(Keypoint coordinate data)
■ ■ ■ ■ ■ ■ ■
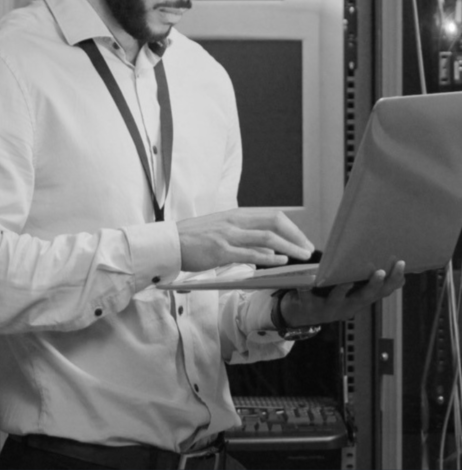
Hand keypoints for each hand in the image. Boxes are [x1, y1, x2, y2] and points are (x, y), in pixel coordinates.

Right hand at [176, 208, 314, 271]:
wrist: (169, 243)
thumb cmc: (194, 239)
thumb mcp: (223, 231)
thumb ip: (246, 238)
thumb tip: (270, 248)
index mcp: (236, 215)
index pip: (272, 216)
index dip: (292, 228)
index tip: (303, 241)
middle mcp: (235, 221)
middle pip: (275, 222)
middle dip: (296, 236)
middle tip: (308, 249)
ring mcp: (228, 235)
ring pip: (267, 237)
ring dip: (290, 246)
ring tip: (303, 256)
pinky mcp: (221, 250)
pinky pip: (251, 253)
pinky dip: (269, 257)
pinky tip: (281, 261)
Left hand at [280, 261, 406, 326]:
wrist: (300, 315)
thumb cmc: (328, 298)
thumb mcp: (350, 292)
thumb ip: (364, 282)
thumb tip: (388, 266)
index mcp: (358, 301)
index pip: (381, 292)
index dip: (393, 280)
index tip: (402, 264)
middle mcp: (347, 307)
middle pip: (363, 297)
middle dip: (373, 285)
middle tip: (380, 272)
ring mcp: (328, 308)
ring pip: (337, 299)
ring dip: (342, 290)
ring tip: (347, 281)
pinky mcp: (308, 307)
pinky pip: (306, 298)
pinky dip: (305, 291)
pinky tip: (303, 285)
■ ■ ■ ■ ■ ■ ■
**Work request**
Check each line above for the word "thumb" and copy every line that has it.

**Answer**
thumb cmc: (194, 239)
thumb mcp: (223, 231)
thumb ip: (246, 238)
thumb tip: (270, 248)
thumb cmc: (328, 298)
thumb mcp: (350, 292)
thumb ip: (364, 282)
thumb tip: (388, 266)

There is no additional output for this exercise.